Screen Shot 2013 07 22 at 5.47.58 PM Running Gold Cup Diary, Part I

9:23 am: Do you ever find it that even if you plan everything to a T, there is always something that falls through and messes up the entire situation? This is what happened to me this morning. As opposed to going out with my kickball teammates on Saturday night, I decided to spend the entire evening planning and getting ready for going for the Gold Cup. I had my bag packed, my busfare paid for (For some reason you cannot rent a car on Frederick on Sunday night,) and all of my research ready. I went to bed that night ready to go. This was going to be my first U.S. Men’s National Team game and my first ever time covering a soccer game as a journalist.

Of course when I woke up the next morning my color printer would not print out my bus tickets because I did not have a color ink jet. Even though what I was printing was only in black and white. It is a Canadian printer, so I blame Canada. Nonetheless, I was undeterred. And even when the batteries in my camera died, and my shaving cream ran out I was going to make this happen. So I left my house without a shave, a battery, or a bus ticket. I was going to make this happen. I was going to make it to the Gold Cup.

9:39am: I made it on the bus! After having sweet talked the lady at the bus station, I was able to secure myself a seat on the illustrious Greyhound bus going to Baltimore.

Now for those of you picturing a bus full of people who are happy to be there, of people eager to be on a bus, I can assure that the Greyhound bus system has very few of these people. Oh, there are some characters. As soon as I got on the bus, I saw some seriously depressing people. Some were clearly homeless, others looked like they were riding the buses across the country to just ride the bus, and of course there were people who were using it to travel. I am not sure how long some of these folks were on the bus, but I would imagine days on a bus could be determined by the number rolls under their eyes. Like the rings of a tree trunk.

I was very nervous going into today’s match. I had never covered a game before, and had never been to a U.S. Men’s National Team game either. It seems to be one thing to sit in your house and watch a game from your home, but an entirely different thing to do it at a stadium. Speaking as a fan, the atmosphere is very different and can cloud how you a feel a match is going. To prepare for the match, I started my pre-game research routine: I listened to the BBC World Football Phone-In, Around the League, and Beyond the Pitch podcasts. I also wrote down three questions that I wanted to be answered during the match or at the press conference:

1.) Will Landon Donovan cement his place on the U.S. Men’s National Team?

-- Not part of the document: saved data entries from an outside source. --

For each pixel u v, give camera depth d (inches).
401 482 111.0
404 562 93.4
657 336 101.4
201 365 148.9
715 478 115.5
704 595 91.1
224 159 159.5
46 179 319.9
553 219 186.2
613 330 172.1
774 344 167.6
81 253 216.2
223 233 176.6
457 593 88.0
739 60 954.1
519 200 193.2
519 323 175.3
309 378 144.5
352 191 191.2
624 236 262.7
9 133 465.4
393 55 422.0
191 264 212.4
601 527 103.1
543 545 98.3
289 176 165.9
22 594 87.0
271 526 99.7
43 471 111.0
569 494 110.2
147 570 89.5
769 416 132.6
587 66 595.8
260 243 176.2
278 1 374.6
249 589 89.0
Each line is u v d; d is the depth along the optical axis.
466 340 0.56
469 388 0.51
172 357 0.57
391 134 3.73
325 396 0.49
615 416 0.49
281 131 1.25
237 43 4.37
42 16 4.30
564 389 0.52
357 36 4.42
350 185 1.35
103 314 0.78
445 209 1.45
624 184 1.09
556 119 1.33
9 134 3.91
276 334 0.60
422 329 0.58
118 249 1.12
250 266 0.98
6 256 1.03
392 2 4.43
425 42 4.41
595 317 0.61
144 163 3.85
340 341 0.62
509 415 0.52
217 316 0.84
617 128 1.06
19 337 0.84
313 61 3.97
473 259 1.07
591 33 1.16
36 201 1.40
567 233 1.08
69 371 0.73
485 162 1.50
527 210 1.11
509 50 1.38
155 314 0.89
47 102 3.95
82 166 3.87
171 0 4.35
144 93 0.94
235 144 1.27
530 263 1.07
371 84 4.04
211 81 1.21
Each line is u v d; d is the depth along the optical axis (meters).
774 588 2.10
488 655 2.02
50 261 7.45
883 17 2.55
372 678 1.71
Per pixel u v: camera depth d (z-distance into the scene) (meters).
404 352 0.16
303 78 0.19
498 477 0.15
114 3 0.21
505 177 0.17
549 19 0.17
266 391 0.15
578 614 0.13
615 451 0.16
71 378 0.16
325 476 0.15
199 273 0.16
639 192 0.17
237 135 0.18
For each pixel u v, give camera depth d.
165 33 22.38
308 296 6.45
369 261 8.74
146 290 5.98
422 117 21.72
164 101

2.) How will the United States handle playing against a very hostile crowd?

3.) Will anyone stand out in the midfield and take control of possession?

For me so much of my writing is about getting in the right mindset. Listening to smart people and trying to think big usually gets the ideas out of me. I wish the Men In Blazers had put out a podcast this week. I could use some English wit right now.

11:33: My path from the Greyhound bus station to the California Tortilla was short, hot, and treacherous. Baltimore is not your prototypical clean, happy city. There is a reason why The Wire is so good: it is very close to the truth. The streets are rough, public projects take years to complete, and trash litters the ground. The walk from the Greyhound station is less than 10 minutes but has no sidewalks and dangerous trek across the CSX train tracks. Luckily I was able to link up with a bunch of fans of El Salvador and Honduras.

True Story: El Salvador and Honduras fans do not get along. Known as The Soccer War, the two sides fought a conflict directly after a qualifying match for the 1970 World Cup. Over 3,000 people were killed in this 100 hour conflict. Over 300,000 Salvadoreans fled the country, many to the United States. The roots and culture of these two groups of people are so strong that it is very hard to see these two groups of people being able to get along in a hot stadium, with alcohol flowing and the prospect of U.S. routing El Salvador very possible. Yet, while I was walking down this broken street, I saw two of the people in the group ahead of me engaged in a conversation. One was wearing a Honduras shirt, and the other had an El Salvador flag draped around his shoulders. Although I could not understand what they were saying (no hablas Espanol,) but it was good to see two people of bitter rivals getting along and having a laugh before a match.

As I was walking through the M&T Stadium parking lot, trying to get my bearings straight, I started to feel like I was in a completely different country. I saw hundreds of El Salvador and Honduras fans (and a smattering of Costa Rica fans too.) The air was electric; people were blaring music from the speakers of their cars, grills were out, and of course beers were being cracked. The line waiting for tickets stretched at least two blocks and this is close to 4 hours before kickoff! There were a couple of fights breaking out, and a few arrests but so far things are being pretty tame. Maybe I have watched too much South American soccer as of late, but so far things are pretty calm.

As I walking through the Shaw neighborhood to try and connect up with Camden Yards, I saw a mural of Frederick Douglas that said, “Without struggle, there is no progress.” I really like that quote.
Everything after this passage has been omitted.